Comunismo: el dios que fracasó
Libertad Digital, Madrid
Este primero de noviembre, ocho días antes del aniversario de la caída del Muro de Berlín, fallecía allí, en la capital alemana, Günter Schabowski, el funcionario comunista que desencadenó el acontecimiento. En una rueda de prensa, a preguntas de los periodistas, Schabowski pronunció las palabras decisivas: "Ab sofort, unverzüglich" ("de inmediato, sin demora"), que condujeron a miles de habitantes de Berlín Oriental aquella noche hasta el Muro con la voluntad de pasar a la parte occidental.
No hubo ya manera de impedir aquel primer ejercicio de libertad de los ossis, que hasta entonces sólo podían atravesar el Muro a riesgo de su vida, es decir, si conseguían burlar la vigilancia de los vopos y escapar de sus disparos. Porque el área que rodeaba al Muro en Berlín Este, que yo vi muchas veces en los primeros años 80 desde los miradores que había en el Oeste, era el que rodea una cárcel de alta seguridad o un campo de concentración.
El 9 de noviembre de hace veintiséis años los muros de aquella cárcel se vinieron abajo, pero el derrumbe del comunismo como fe revolucionaria a la que se convertían millones de personas en todo el mundo, dispuestas muchas de ellas a entregar su vida por la causa, se había producido décadas antes. En 1989 hacía tiempo que sólo había comunistas en los países no comunistas, y que el mundo comunista era una cáscara vacía, un mundo congelado que, tal vez por eso mismo, parecía capaz de mantenerse a perpetuidad por la pura inercia y por la impura eficacia de su extenso aparato de vigilancia y represión.
De ahí la sorpresa, el hecho de que apenas nadie contara con la caída del comunismo y menos aún con una caída que fue tan rápida como la de un castillo de naipes. Y de ahí, en parte, las interpretaciones que entonces se dieron, una vez más, para tratar de salvar la idea comunista de la realidad abominable que había gestado: aquellos regímenes que se llamaban a sí mismos comunistas no eran realmente comunistas, y lo que había caído, por tanto, no era el comunismo, sino una desviación, una distorsión, una errada versión del ideal.
Más aún, la desaparición de la horrenda realidad del comunismo permitiría trasladar de nuevo la idea al firmamento de las intenciones y dejarla allí perfectamente a salvo de incómodos encontronazos con sus consecuencias.

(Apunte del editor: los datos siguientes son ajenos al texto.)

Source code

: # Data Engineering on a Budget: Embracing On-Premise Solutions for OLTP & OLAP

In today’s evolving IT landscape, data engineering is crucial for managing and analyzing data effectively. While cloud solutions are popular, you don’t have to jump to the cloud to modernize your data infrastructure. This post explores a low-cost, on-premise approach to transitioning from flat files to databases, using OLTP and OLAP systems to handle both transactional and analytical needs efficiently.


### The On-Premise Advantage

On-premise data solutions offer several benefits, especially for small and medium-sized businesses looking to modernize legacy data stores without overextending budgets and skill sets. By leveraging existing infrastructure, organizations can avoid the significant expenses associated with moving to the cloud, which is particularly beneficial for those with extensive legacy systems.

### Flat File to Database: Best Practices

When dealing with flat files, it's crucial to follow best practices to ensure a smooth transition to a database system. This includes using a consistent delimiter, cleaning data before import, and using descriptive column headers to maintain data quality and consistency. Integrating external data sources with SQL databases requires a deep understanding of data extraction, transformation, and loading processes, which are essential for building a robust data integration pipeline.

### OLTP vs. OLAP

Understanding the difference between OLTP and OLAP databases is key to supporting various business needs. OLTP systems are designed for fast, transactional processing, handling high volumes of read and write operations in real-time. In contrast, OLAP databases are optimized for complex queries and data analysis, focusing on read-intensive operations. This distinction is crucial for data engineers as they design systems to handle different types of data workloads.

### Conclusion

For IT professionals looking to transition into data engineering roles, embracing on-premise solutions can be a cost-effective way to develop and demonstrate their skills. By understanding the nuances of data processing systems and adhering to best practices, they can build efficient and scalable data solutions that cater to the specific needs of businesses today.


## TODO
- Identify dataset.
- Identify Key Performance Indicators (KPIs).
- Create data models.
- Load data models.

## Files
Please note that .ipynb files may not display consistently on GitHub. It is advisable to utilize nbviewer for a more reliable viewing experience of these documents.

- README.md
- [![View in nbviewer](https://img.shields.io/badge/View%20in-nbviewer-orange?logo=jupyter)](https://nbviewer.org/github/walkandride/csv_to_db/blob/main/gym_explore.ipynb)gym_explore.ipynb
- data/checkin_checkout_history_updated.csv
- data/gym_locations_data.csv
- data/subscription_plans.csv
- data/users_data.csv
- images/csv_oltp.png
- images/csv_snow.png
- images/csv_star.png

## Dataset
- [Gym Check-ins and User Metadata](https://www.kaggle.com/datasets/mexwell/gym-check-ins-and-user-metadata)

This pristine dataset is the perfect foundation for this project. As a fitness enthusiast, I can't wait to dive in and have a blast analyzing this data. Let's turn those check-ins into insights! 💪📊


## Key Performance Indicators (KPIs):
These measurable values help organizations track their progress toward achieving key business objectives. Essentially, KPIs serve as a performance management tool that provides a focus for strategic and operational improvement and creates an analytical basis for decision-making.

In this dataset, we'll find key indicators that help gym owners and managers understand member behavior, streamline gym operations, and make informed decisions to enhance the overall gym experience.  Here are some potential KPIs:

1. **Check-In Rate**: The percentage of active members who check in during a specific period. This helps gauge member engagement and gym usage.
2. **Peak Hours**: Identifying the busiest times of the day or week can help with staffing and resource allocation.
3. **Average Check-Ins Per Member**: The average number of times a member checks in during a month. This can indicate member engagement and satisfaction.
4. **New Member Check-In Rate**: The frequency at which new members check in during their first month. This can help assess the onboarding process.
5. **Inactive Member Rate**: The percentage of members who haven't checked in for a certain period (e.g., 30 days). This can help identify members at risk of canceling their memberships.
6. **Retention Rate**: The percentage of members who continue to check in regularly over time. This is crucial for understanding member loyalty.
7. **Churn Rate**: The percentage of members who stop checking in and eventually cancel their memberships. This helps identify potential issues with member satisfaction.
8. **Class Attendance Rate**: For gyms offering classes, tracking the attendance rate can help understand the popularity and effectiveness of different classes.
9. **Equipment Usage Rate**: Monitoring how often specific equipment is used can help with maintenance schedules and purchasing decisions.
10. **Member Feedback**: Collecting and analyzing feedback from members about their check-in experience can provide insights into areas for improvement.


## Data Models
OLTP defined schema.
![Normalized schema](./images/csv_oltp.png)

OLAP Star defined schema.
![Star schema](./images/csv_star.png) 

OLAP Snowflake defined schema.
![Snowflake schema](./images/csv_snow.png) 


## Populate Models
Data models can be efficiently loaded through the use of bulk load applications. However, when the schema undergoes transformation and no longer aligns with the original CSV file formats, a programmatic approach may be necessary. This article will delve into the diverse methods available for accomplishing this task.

Como escribió Revel en La gran mascarada (2000):
El socialismo encarnado daba pie a la crítica. Pero la utopía, por definición, es imposible de objetar. La firmeza de sus guardianes pudo volver, pues, a no tener límites desde el momento en que su modelo no era ya realidad en ninguna parte.
Como el comunismo era un cadáver en 1989, aunque ha de tenerse en cuenta que los cadáveres políticos también pueden matar y sojuzgar, es fácil que se olvide que esa ideología fue la religión secular más importante y duradera -y mortífera- del siglo XX. Es fácil que la imagen del apparatchik cínico y corrupto, del miembro de la Nomenklatura que disfrutaba de unos privilegios y un nivel de vida inimaginables para el común de los súbditos, relegue a la del idealista, el militante comunista convencido y entregado que de buena fe perseguía la realización del paraíso en la Tierra. Sin embargo, ambas figuras no sólo son las caras de la misma moneda, no sólo no hubiera existido la una sin la otra. Resulta que en la figura del idealista está la clave.
En 1949 un laborista de izquierdas, Richard Crossmann, tuvo la idea de hacer un libro con los testimonios de varios excomunistas que se habían desconvertido y eran ya anticomunistas. El libro se llamó The God that Failed (El dios que fracasó), y reunió textos de Arthur Koestler, Ignazio Silone, André Gide y Stephen Spender, entre otros. Podríamos decir que fue el primer libro de disidentes notables –y occidentales– del comunismo. En su introducción, Crossmann dice con gran lucidez:
El atractivo emocional del comunismo reside precisamente en los sacrificios –tanto materiales como espirituales– que requería del converso (…) El atractivo de un partido político corriente es lo que ofrece a sus miembros: el atractivo del comunismo era que no ofrecía nada y lo exigía todo, incluida la entrega de la libertad espiritual.
Esa entrega absoluta al ideal es la clave del poderoso atractivo que ejerció el comunismo, como es la clave de que siga gozando de prestigio aún a día de hoy. Pero justo el hecho de que unos idealistas que querían liberar a la Humanidad engendraran unos regímenes que esclavizaron y mataron a millones de seres humanos debería servir de advertencia. La historia del comunismo, en fin, tendría que ser el antídoto para el idealismo que, en esta o aquella forma, intoxica y embriaga cada tanto, más bien cada poco, a personas y a sociedades.